Having to click to open sub-menus in hamburger menu rather than just hovering
For awhile now in both Firefox and Thunderbird, if I open the 'hamburger' menu and then want to open a sub-menu I have to click on the sub-menu name for the sub-menu to appear - the sub-menus won't open just with hovering over them. Firefox and Thunderbird are not just the only browsers/email clients but the only programs of any kind I can think of where the user has to click to open a submenu from a menu rather than just hovering then moving into the submenu when it appears. Is there some way to get the normal behaviour? Some setting I'm not seeing or about:config entry? In other menus in Firefox and Thunderbird, like context menus or menubar menus, behaviour is normal - hovering over a sub-menu causes it to appear: it's just the hamburger menu where it doesn't and the user has to click.
Wšě wotmołwy (6)
Hello DavidBE,
I don't remember having to hover over the sub-menus in order for
them to open (but maybe I just never paid any attention to it ....)
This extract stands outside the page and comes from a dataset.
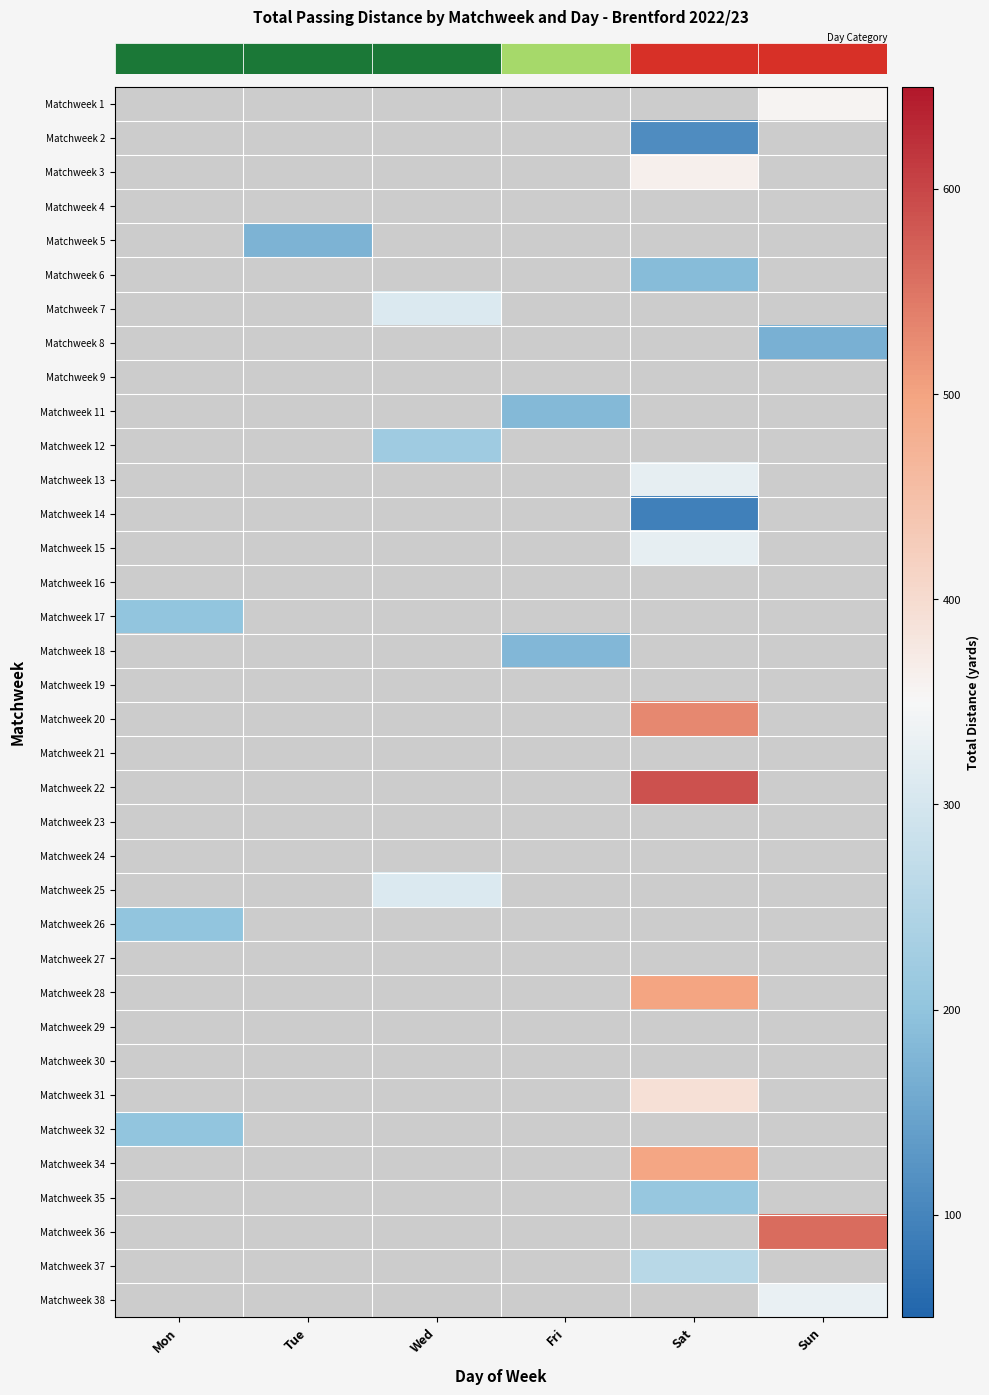

Which category has the highest value across all series?

Sat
It doesn't take any more time or effort to click on them, so I wonder
what the problem is for you (?)
It's the same in Edge's main menu (at least for me).
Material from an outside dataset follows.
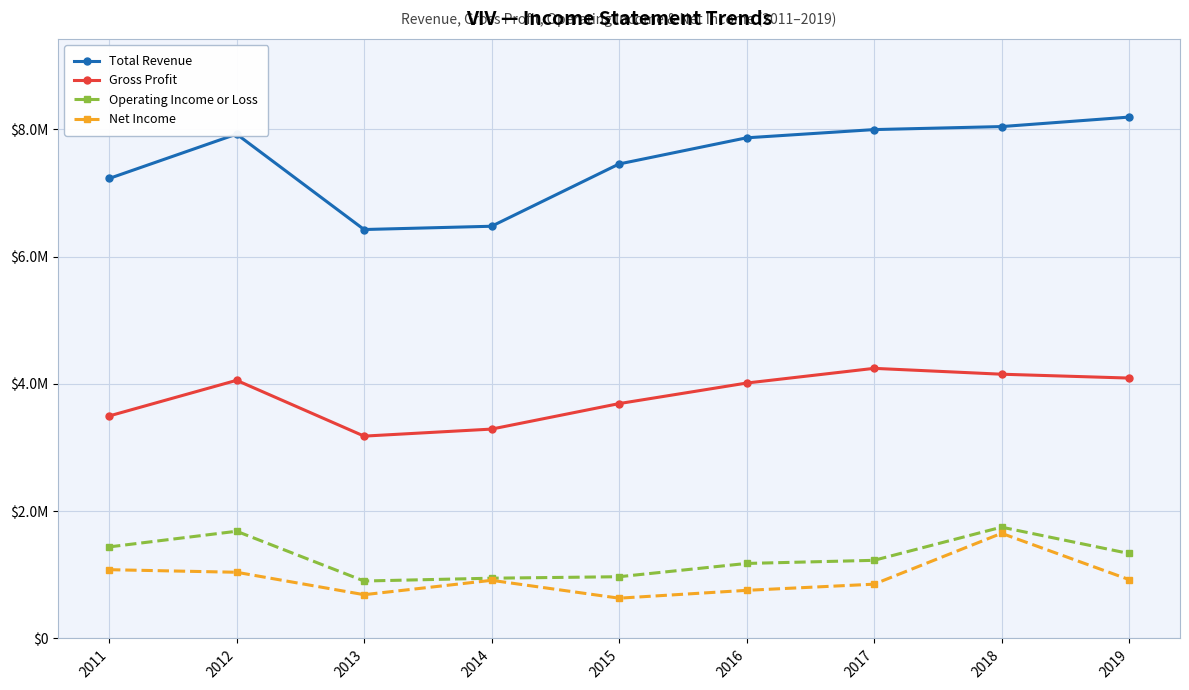

What are all the series names shown in the legend?

Total Revenue, Gross Profit, Operating Income or Loss, Net Income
The problem is that in every other program the sub-menus open on mouse-over of the sub-menu name-and-arrow in the menu, no click, and even in the other Firefox and Thunderbird menus (e.g. the menu bar menus, the tab menus, the context menus in a web page or email) the submenus open on mouse-over, no click, so the behaviour of the hamburger menus in these two programs is different to EVERY other program and even every other menu within themselves. This is plain weird, inconsistent, and means that every time I go to the Firefox or Thunderbird hamburger menu (not a daily need) there's a moment when I mouseover the sub-menu that I want, automatically wait for the sub-menu to open, and only then remember that the hamburger menus in these two programs are the only places i have to click, not just mouseover to open the submenu. It is ... irritating.
Why on Earth do these two programs - and only in their hamburger menus, not the other menus - not behave the same way as all the others, and even not behave the same way as the rest of their own menus? This inconsistency makes NO sense. . And I don't know about Classic Edge as I never used it, but in chromium Edge - Canary and Dev - in the ... menu submenus open on mouseover like everywhere else.
I'm sorry David, please don't get mad at me, but I really can't see how
this is a problem ......
Not that it will make any difference, but I don't use (have nor want) a mouse (I'm a "less is more" kinda girl).
When I have my cursor on the sub-menu; instead of hover, I just click.
I have a trackpad, not a mouse.
There is a standard UI which people expect, unless there's a specific good reason for leaving the standard. One expects minimize/maximize/close buttons in the top right corner of the window, not the top left (in Windows anyway - I've not used Macs or Linux); one expects to get a context menu with right-click, not middle-click; and one expects sub-menus to open on mouseover of the sub-menu name-with-arrow, not to have to click. Like with every other program. LIKE IN EVERY OTHER MENU IN THESE TWO PROGRAMS.
Why is it different for just these programs' hamburger menus? What possible reason is there to break with the standard UI just there and about just that? And if there is no good reason, then they should follow the UI standard like they do in every other way. It is beyond irritating.
David, I hope that someone else will give you the answer/explanation
you're waiting for, cause I don't know what else to say.
Sorry .....
The "3-bar" Firefox menu button drop-down list is a panel and not a normal menu and this means that you need to click to open a sub panel to replace the current content. All panels behave this way like you see if you click the shield icon or the "Site Identity Button" (padlock icon).
You can use the menu bar if you want a normal menu.